Samuel’s father died a few years ago, and Samuel’s mother and her kids were chased off their land by her husband;s brother. In Africa, property is seldom owned by a woman, and property typically transfers to male heirs rather than a spouse or a child.
The family relocated several times, and eventually found refuge at her childhood home, which was now owned by her father’s brother (for similar reasons) who was willing to house the family, but could not care for them financially. To make matters worse, Samuel’s mom is HIV positive, and is incredibly frail and malnourished. The CarePoint has been providing her food (an exception to the rule – we typically only provide for the kids at the actual CarePoint) but this woman’s plight was so severe that it warranted special intervention. She is also suffering from some sort of pancreatic disease. She looks pregnant but is not. She has tried to visit the hospital but has no funds for the necessary treatment. Although she is currently taking anti-retro viral drugs supplied by the state to keep the AIDS at bay, the social worker that was with us believes she probably has less than one year to live.

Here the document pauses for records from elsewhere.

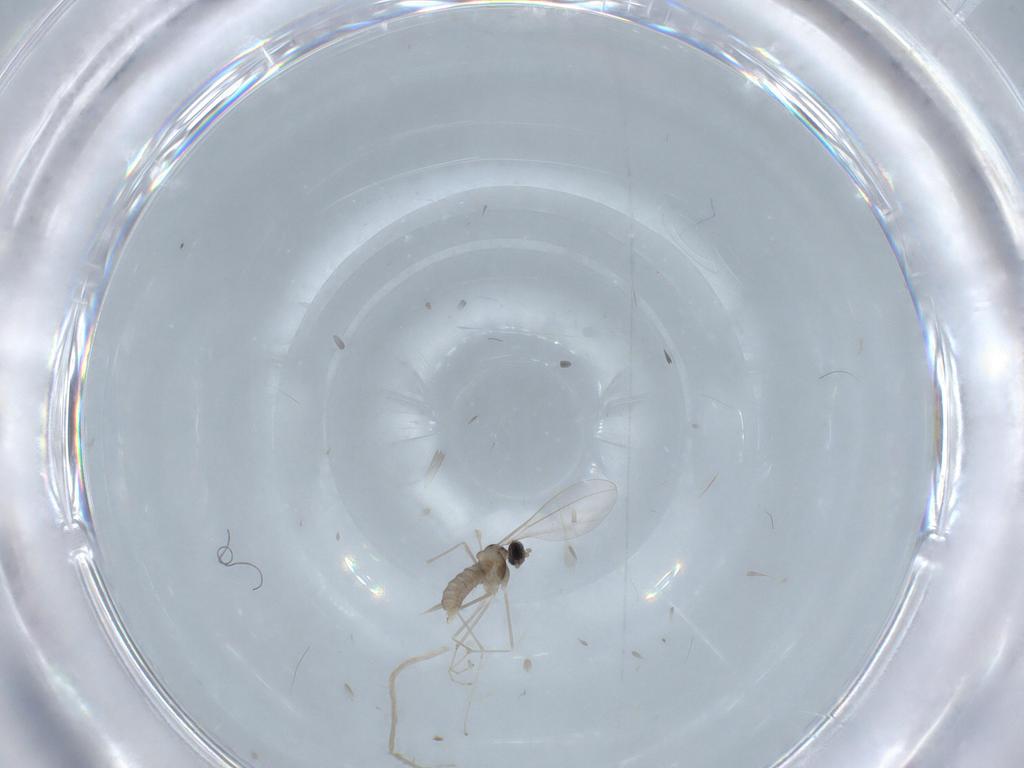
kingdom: Animalia
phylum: Arthropoda
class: Insecta
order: Diptera
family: Cecidomyiidae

It was hard to sit silently through the story without wanting to scream. The hardest part is knowing that Peter Pan and his adorable siblings will soon be without a mother and will be in the care of extended family who cannot support them and frankly view them as a burden. They will be fed from the CarePoint, but will lack the love and affection and support that I couldn’t bare to think of my boys going without.

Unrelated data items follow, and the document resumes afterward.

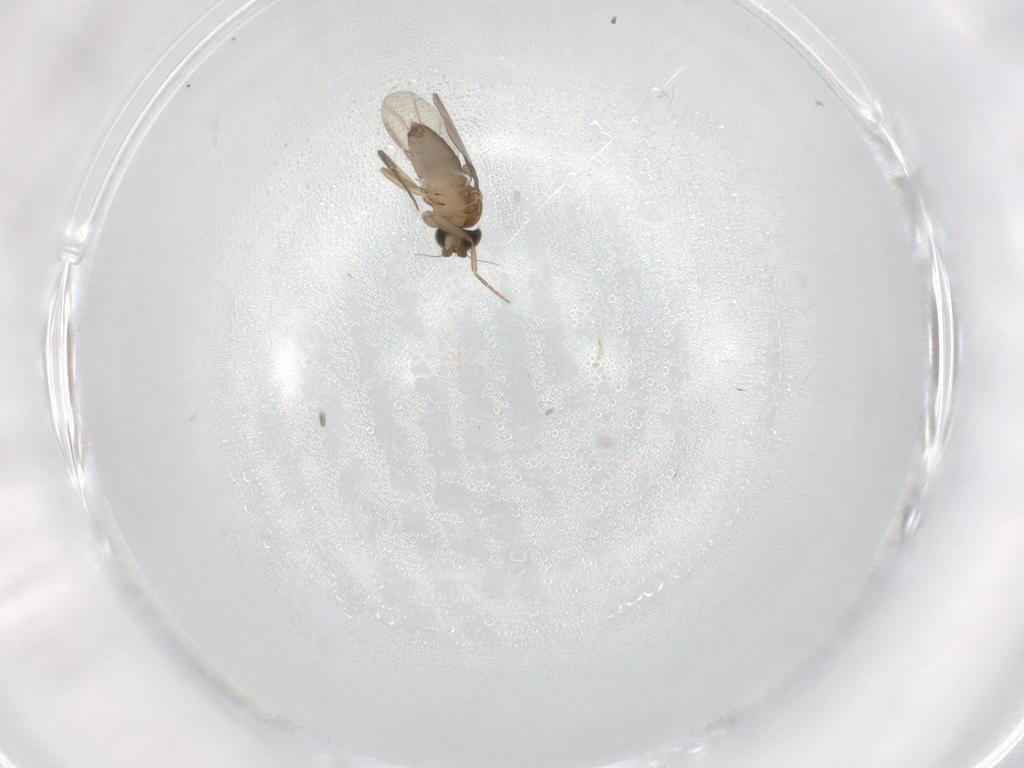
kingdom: Animalia
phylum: Arthropoda
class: Insecta
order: Diptera
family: Phoridae
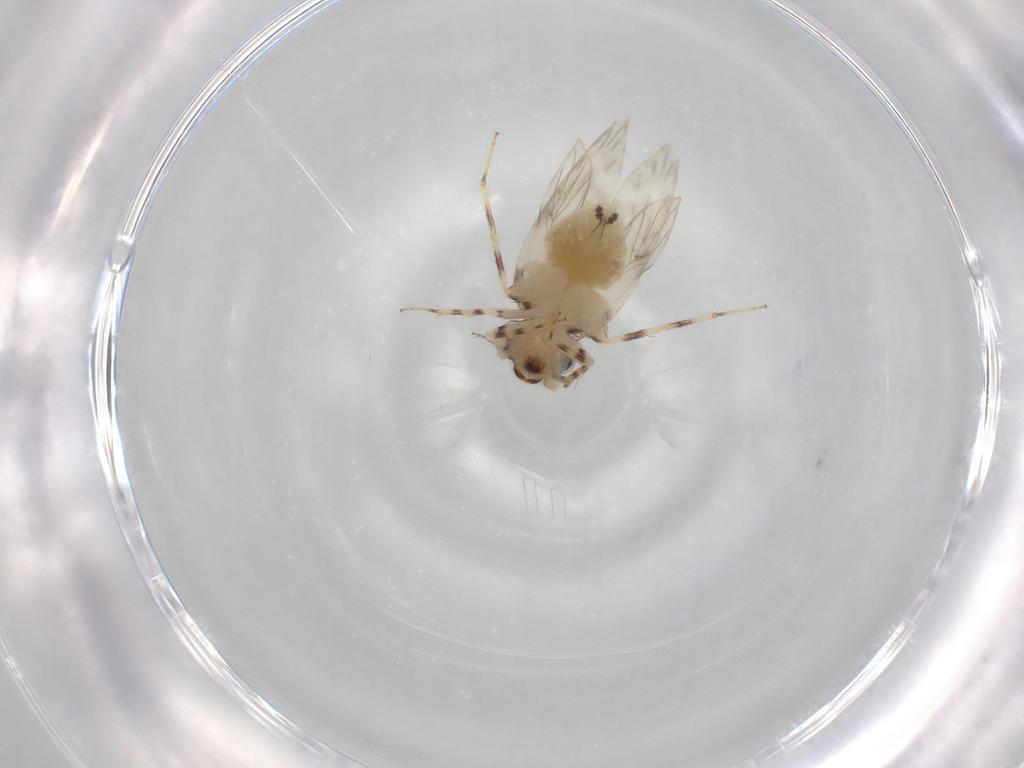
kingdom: Animalia
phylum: Arthropoda
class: Insecta
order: Psocodea
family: Lepidopsocidae
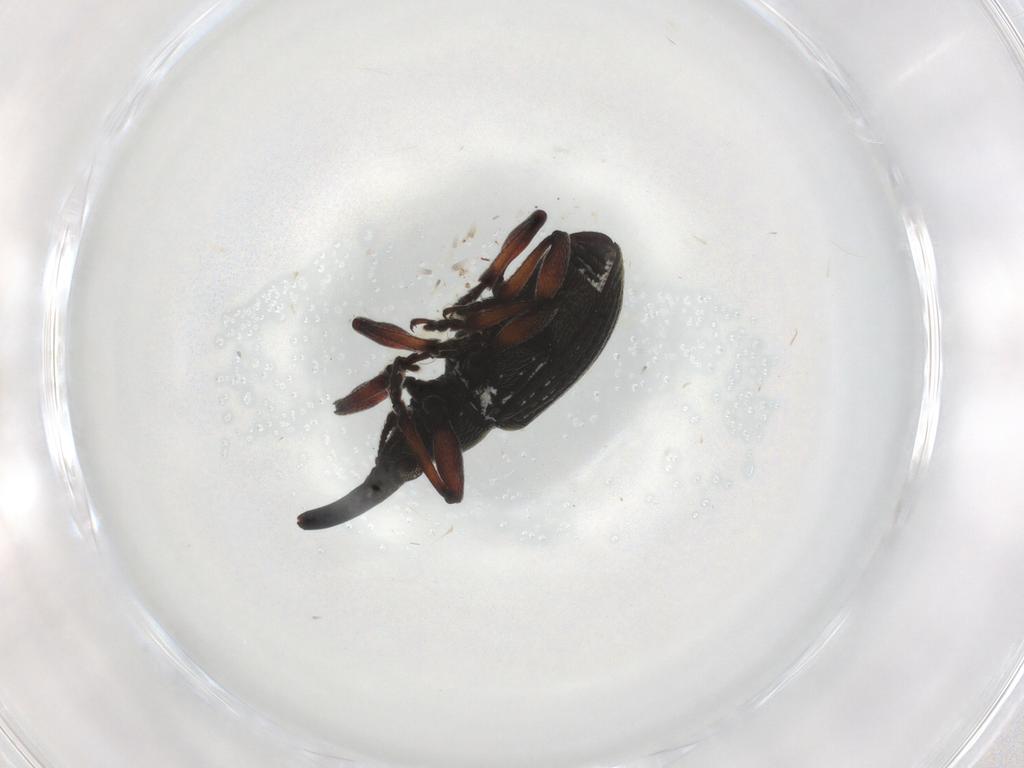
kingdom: Animalia
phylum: Arthropoda
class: Insecta
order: Coleoptera
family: Brentidae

It’s tough. You want to snatch them away and take them home, but that’s simply not the solution. We can’t adopt every kid with a sad tale off of the African continent and into suburban America. And whatever help we can afford these people must be done in a way so as to empower the community to help themselves rather than create dependence. There are no easy solutions.
But we must find a way to help. More to come as we think through this one.
We closed out the day with soccer and and games with the kids and return tomorrow to spend much of the day getting photo and videos of the children to bring back to their supporting sponsors. Our internet is incredibly spotty and slow so I will work hard to continue to post photos and video whenever we can.
Thanks again to everyone for your support and for caring for these kids.